|In a neat twist on the riverboat casino idea, Israel has given the go-ahead to casinos on board airplanes, allowing gamblers to board “flying casinos” to escape Israel’s tough gaming laws. |
From next year, three flights per day will depart from Ben Gurion Airport in Tel Aviv to fly over the Mediterranean. Once outside Israeli airspace, passengers will be able to gamble on roulette wheels and play the slot machines.
Two Israeli businessmen, with no previous background in gambling, are initiating the project in coordination with an Icelandic company. An Iceleand Air Atlanta jet will land in Israel next month to be overhauled and fitted out as a casino at a cost of $20 million by Israel Aircraft Industries (IAI).

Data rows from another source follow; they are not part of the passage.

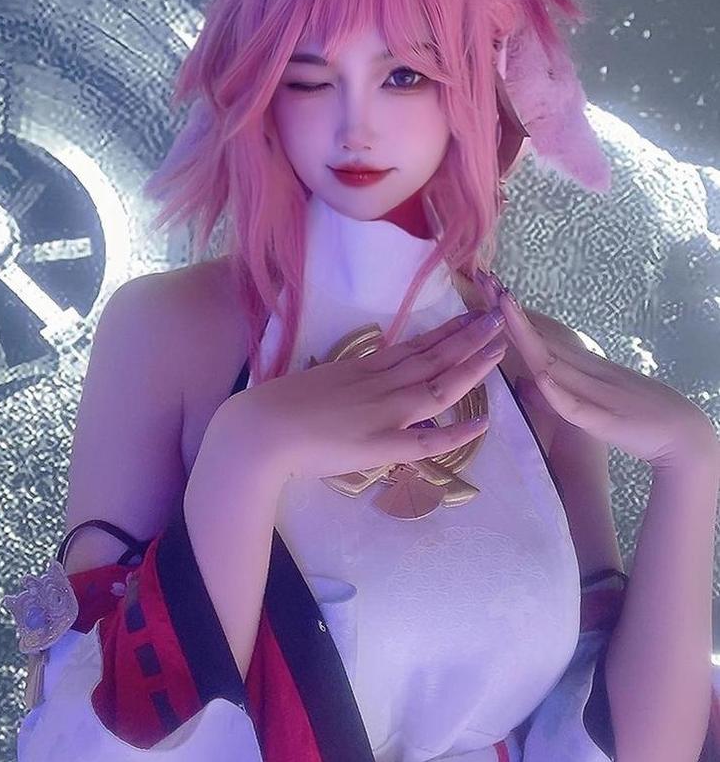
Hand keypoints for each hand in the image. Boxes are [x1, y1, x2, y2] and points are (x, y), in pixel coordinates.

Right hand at [217, 309, 508, 482]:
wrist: (261, 429)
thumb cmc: (279, 408)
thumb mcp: (320, 383)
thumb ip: (346, 383)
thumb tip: (361, 386)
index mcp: (364, 368)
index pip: (414, 346)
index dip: (445, 332)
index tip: (469, 317)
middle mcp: (380, 383)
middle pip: (434, 356)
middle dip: (469, 337)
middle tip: (498, 317)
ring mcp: (384, 411)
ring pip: (438, 385)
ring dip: (471, 367)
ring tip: (499, 349)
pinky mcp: (382, 443)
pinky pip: (427, 439)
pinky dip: (457, 432)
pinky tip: (483, 423)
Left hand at [477, 271, 718, 472]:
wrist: (680, 433)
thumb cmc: (633, 418)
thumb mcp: (588, 402)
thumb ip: (559, 391)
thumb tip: (530, 379)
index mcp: (577, 367)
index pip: (537, 336)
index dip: (510, 314)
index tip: (487, 287)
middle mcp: (584, 370)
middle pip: (538, 337)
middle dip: (508, 310)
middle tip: (484, 277)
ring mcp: (593, 391)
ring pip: (551, 360)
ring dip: (525, 334)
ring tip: (502, 306)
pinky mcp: (604, 419)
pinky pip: (575, 405)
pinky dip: (557, 390)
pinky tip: (542, 374)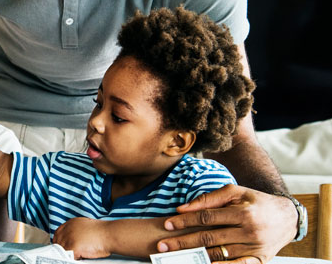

The first gambling flight is tentatively scheduled for early 2003.
'This will be the first time that a flying casino will operate on a continuous basis,' said attorney Irit Lehem-Kipperman, who is representing the project's organizers. The team already has plans of expanding the project to operate two planes. Future plans include adding additional planes worldwide.
The project, a private initiative by Israeli investors, is expected to generate about $50 million per year for the Israeli Treasury, said Yerach Tal, adviser for Transport Minister Ephrahim Sneh.
'They met all the requirements. The fact that they will make a casino we could not prevent it. This is outside Israeli borders,' Tal said.
Speaking to Israeli radio, Sneh said: 'I approved it because I cannot oppose it legally, and it is a very important contract for the Israeli aeronautical industry.'
In Israel, the influence of religious parties has led to a ban on casinos, but Israelis are keen gamblers, and many travel abroad to play, especially to Turkey. Gambling cruises used to run from the Dead Sea port of Eilat, and there are, according to Yossi Katz, Chairman of the Knesset committee, 150 illegal casinos operating in Israel.